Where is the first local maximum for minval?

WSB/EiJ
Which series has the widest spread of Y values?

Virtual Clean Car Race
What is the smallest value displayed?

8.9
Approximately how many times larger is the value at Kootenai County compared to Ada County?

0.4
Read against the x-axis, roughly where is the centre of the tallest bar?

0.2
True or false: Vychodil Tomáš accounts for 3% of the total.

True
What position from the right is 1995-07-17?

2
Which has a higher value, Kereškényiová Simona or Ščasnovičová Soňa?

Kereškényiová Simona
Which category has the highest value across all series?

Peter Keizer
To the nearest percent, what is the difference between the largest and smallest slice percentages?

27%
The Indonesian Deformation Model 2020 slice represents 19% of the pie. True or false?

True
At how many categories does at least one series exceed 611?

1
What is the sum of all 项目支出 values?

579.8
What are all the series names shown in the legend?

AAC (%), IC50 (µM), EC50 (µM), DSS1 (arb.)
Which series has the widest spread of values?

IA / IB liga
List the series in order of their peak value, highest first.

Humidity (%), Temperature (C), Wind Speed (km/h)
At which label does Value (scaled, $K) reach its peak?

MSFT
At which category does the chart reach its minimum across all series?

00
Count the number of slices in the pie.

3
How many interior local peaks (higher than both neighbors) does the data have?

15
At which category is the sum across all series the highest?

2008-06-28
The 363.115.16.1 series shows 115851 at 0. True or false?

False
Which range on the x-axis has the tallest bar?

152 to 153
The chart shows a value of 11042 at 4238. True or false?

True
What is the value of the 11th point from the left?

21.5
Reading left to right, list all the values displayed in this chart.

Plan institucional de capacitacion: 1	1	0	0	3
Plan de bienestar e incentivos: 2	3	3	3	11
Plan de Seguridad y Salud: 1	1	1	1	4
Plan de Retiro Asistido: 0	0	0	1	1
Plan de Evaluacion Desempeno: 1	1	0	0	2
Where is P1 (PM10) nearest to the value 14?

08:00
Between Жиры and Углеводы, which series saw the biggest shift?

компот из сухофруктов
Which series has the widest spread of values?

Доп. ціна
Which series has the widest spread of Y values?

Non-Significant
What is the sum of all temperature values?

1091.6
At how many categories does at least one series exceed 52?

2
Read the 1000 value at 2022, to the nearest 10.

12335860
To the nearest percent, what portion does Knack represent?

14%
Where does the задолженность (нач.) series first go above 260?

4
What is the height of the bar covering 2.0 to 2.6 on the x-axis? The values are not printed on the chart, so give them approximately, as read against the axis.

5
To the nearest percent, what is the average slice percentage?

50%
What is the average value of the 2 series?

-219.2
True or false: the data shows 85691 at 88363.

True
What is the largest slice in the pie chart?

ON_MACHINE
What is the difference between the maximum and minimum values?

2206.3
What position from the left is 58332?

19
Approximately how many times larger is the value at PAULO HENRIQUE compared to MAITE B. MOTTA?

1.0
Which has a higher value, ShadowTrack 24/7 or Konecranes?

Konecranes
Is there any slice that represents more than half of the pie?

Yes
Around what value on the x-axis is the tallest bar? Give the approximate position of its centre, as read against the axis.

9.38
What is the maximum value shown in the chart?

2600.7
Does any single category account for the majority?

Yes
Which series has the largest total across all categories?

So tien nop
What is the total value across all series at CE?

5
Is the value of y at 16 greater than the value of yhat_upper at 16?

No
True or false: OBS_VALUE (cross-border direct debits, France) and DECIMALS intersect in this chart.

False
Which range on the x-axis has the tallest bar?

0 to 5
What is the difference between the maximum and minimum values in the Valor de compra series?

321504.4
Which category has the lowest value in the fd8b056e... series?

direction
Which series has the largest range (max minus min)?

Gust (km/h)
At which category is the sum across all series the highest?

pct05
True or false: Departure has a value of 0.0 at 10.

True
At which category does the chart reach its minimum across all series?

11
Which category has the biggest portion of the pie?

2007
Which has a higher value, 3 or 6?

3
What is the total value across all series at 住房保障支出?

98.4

ACTIVITY. Could you render every line of the records above as a Markdown table with the columns No. and Line, numbering each row and omitting blank lines?

RESPONSE TO THE EXERCISE.
| No. | Line |
|---|---|
| 1 | Where is the first local maximum for minval? |
| 2 | WSB/EiJ |
| 3 | Which series has the widest spread of Y values? |
| 4 | Virtual Clean Car Race |
| 5 | What is the smallest value displayed? |
| 6 | 8.9 |
| 7 | Approximately how many times larger is the value at Kootenai County compared to Ada County? |
| 8 | 0.4 |
| 9 | Read against the x-axis, roughly where is the centre of the tallest bar? |
| 10 | 0.2 |
| 11 | True or false: Vychodil Tomáš accounts for 3% of the total. |
| 12 | True |
| 13 | What position from the right is 1995-07-17? |
| 14 | 2 |
| 15 | Which has a higher value, Kereškényiová Simona or Ščasnovičová Soňa? |
| 16 | Kereškényiová Simona |
| 17 | Which category has the highest value across all series? |
| 18 | Peter Keizer |
| 19 | To the nearest percent, what is the difference between the largest and smallest slice percentages? |
| 20 | 27% |
| 21 | The Indonesian Deformation Model 2020 slice represents 19% of the pie. True or false? |
| 22 | True |
| 23 | At how many categories does at least one series exceed 611? |
| 24 | 1 |
| 25 | What is the sum of all 项目支出 values? |
| 26 | 579.8 |
| 27 | What are all the series names shown in the legend? |
| 28 | AAC (%), IC50 (µM), EC50 (µM), DSS1 (arb.) |
| 29 | Which series has the widest spread of values? |
| 30 | IA / IB liga |
| 31 | List the series in order of their peak value, highest first. |
| 32 | Humidity (%), Temperature (C), Wind Speed (km/h) |
| 33 | At which label does Value (scaled, $K) reach its peak? |
| 34 | MSFT |
| 35 | At which category does the chart reach its minimum across all series? |
| 36 | 00 |
| 37 | Count the number of slices in the pie. |
| 38 | 3 |
| 39 | How many interior local peaks (higher than both neighbors) does the data have? |
| 40 | 15 |
| 41 | At which category is the sum across all series the highest? |
| 42 | 2008-06-28 |
| 43 | The 363.115.16.1 series shows 115851 at 0. True or false? |
| 44 | False |
| 45 | Which range on the x-axis has the tallest bar? |
| 46 | 152 to 153 |
| 47 | The chart shows a value of 11042 at 4238. True or false? |
| 48 | True |
| 49 | What is the value of the 11th point from the left? |
| 50 | 21.5 |
| 51 | Reading left to right, list all the values displayed in this chart. |
| 52 | Plan institucional de capacitacion: 1	1	0	0	3 |
| 53 | Plan de bienestar e incentivos: 2	3	3	3	11 |
| 54 | Plan de Seguridad y Salud: 1	1	1	1	4 |
| 55 | Plan de Retiro Asistido: 0	0	0	1	1 |
| 56 | Plan de Evaluacion Desempeno: 1	1	0	0	2 |
| 57 | Where is P1 (PM10) nearest to the value 14? |
| 58 | 08:00 |
| 59 | Between Жиры and Углеводы, which series saw the biggest shift? |
| 60 | компот из сухофруктов |
| 61 | Which series has the widest spread of values? |
| 62 | Доп. ціна |
| 63 | Which series has the widest spread of Y values? |
| 64 | Non-Significant |
| 65 | What is the sum of all temperature values? |
| 66 | 1091.6 |
| 67 | At how many categories does at least one series exceed 52? |
| 68 | 2 |
| 69 | Read the 1000 value at 2022, to the nearest 10. |
| 70 | 12335860 |
| 71 | To the nearest percent, what portion does Knack represent? |
| 72 | 14% |
| 73 | Where does the задолженность (нач.) series first go above 260? |
| 74 | 4 |
| 75 | What is the height of the bar covering 2.0 to 2.6 on the x-axis? The values are not printed on the chart, so give them approximately, as read against the axis. |
| 76 | 5 |
| 77 | To the nearest percent, what is the average slice percentage? |
| 78 | 50% |
| 79 | What is the average value of the 2 series? |
| 80 | -219.2 |
| 81 | True or false: the data shows 85691 at 88363. |
| 82 | True |
| 83 | What is the largest slice in the pie chart? |
| 84 | ON_MACHINE |
| 85 | What is the difference between the maximum and minimum values? |
| 86 | 2206.3 |
| 87 | What position from the left is 58332? |
| 88 | 19 |
| 89 | Approximately how many times larger is the value at PAULO HENRIQUE compared to MAITE B. MOTTA? |
| 90 | 1.0 |
| 91 | Which has a higher value, ShadowTrack 24/7 or Konecranes? |
| 92 | Konecranes |
| 93 | Is there any slice that represents more than half of the pie? |
| 94 | Yes |
| 95 | Around what value on the x-axis is the tallest bar? Give the approximate position of its centre, as read against the axis. |
| 96 | 9.38 |
| 97 | What is the maximum value shown in the chart? |
| 98 | 2600.7 |
| 99 | Does any single category account for the majority? |
| 100 | Yes |
| 101 | Which series has the largest total across all categories? |
| 102 | So tien nop |
| 103 | What is the total value across all series at CE? |
| 104 | 5 |
| 105 | Is the value of y at 16 greater than the value of yhat_upper at 16? |
| 106 | No |
| 107 | True or false: OBS_VALUE (cross-border direct debits, France) and DECIMALS intersect in this chart. |
| 108 | False |
| 109 | Which range on the x-axis has the tallest bar? |
| 110 | 0 to 5 |
| 111 | What is the difference between the maximum and minimum values in the Valor de compra series? |
| 112 | 321504.4 |
| 113 | Which category has the lowest value in the fd8b056e... series? |
| 114 | direction |
| 115 | Which series has the largest range (max minus min)? |
| 116 | Gust (km/h) |
| 117 | At which category is the sum across all series the highest? |
| 118 | pct05 |
| 119 | True or false: Departure has a value of 0.0 at 10. |
| 120 | True |
| 121 | At which category does the chart reach its minimum across all series? |
| 122 | 11 |
| 123 | Which category has the biggest portion of the pie? |
| 124 | 2007 |
| 125 | Which has a higher value, 3 or 6? |
| 126 | 3 |
| 127 | What is the total value across all series at 住房保障支出? |
| 128 | 98.4 |